In your copy of the listing below, reproduce each word exactly and include no pictures.

- **Dataset excerpts**:
==*==

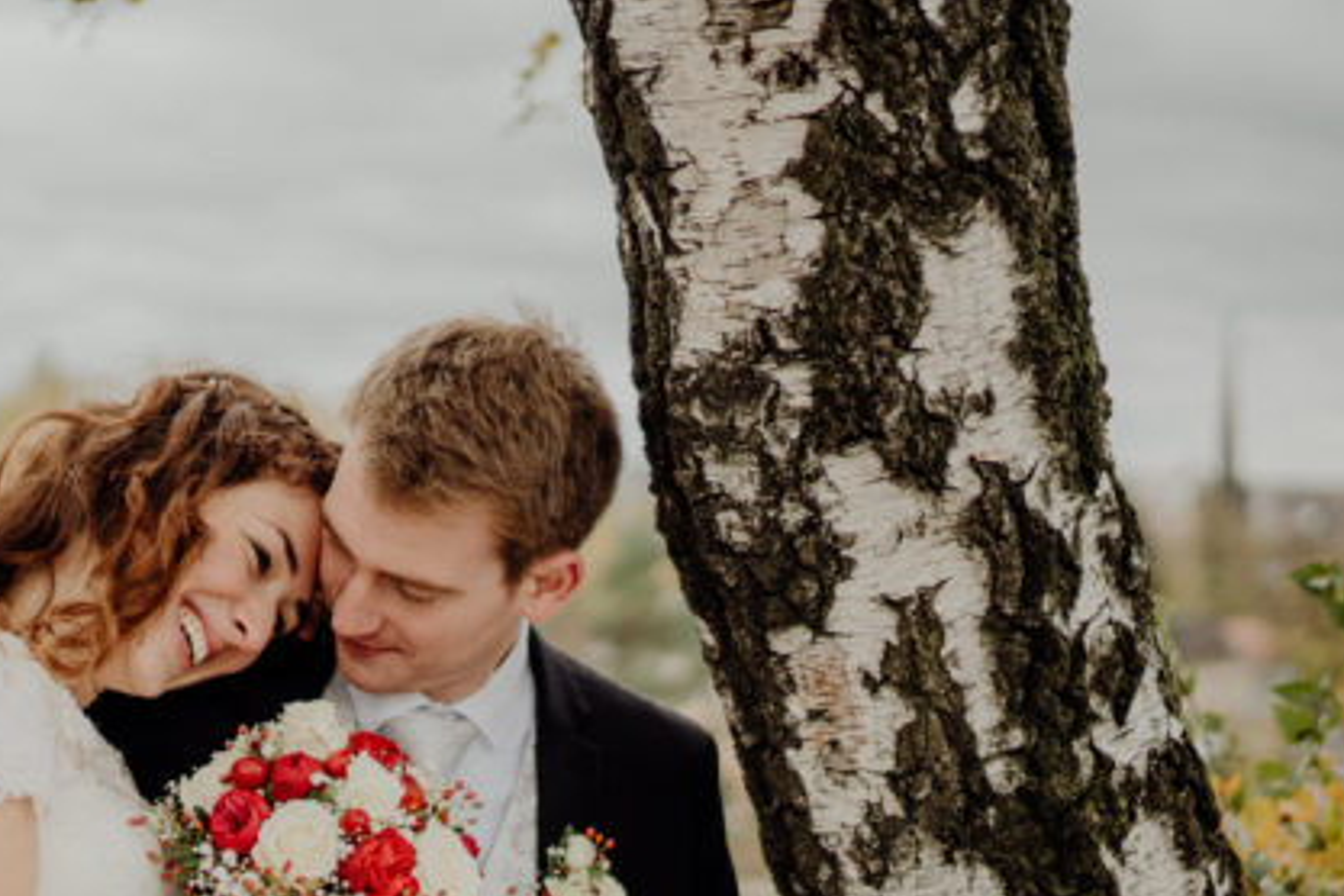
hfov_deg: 23.3
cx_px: 261
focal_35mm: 86
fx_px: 3210
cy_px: 633
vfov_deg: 15.8
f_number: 1.4
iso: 400
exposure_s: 1/2500
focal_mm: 35
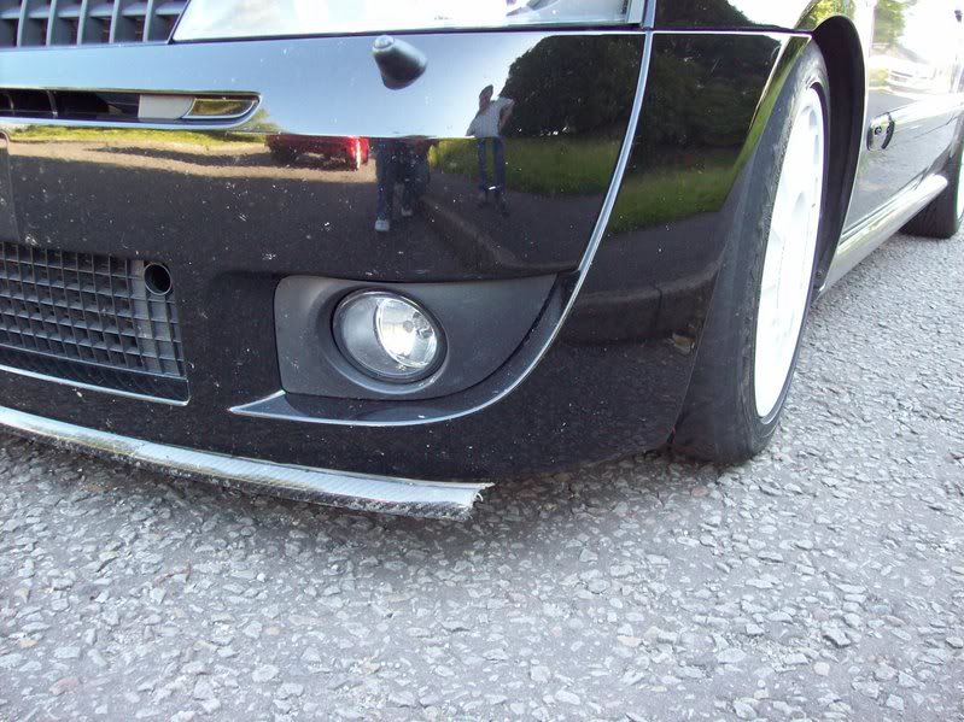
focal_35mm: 36
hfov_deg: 51.4
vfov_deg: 39.6
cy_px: 361
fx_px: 1002
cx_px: 482
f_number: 2.7
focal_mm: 6
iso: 187
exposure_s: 1/64
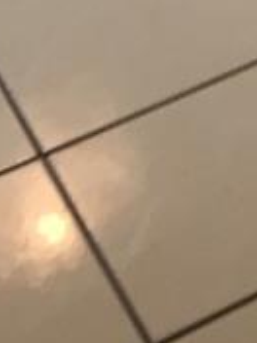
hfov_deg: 6.7
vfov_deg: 8.0
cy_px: -801
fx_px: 1960
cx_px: 792
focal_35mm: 198
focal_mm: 4.15
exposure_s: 1/40
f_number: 2.2
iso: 32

==*==

- **Answer for the task**:
hfov_deg: 23.3
cx_px: 261
focal_35mm: 86
fx_px: 3210
cy_px: 633
vfov_deg: 15.8
f_number: 1.4
iso: 400
exposure_s: 1/2500
focal_mm: 35
focal_35mm: 36
hfov_deg: 51.4
vfov_deg: 39.6
cy_px: 361
fx_px: 1002
cx_px: 482
f_number: 2.7
focal_mm: 6
iso: 187
exposure_s: 1/64
hfov_deg: 6.7
vfov_deg: 8.0
cy_px: -801
fx_px: 1960
cx_px: 792
focal_35mm: 198
focal_mm: 4.15
exposure_s: 1/40
f_number: 2.2
iso: 32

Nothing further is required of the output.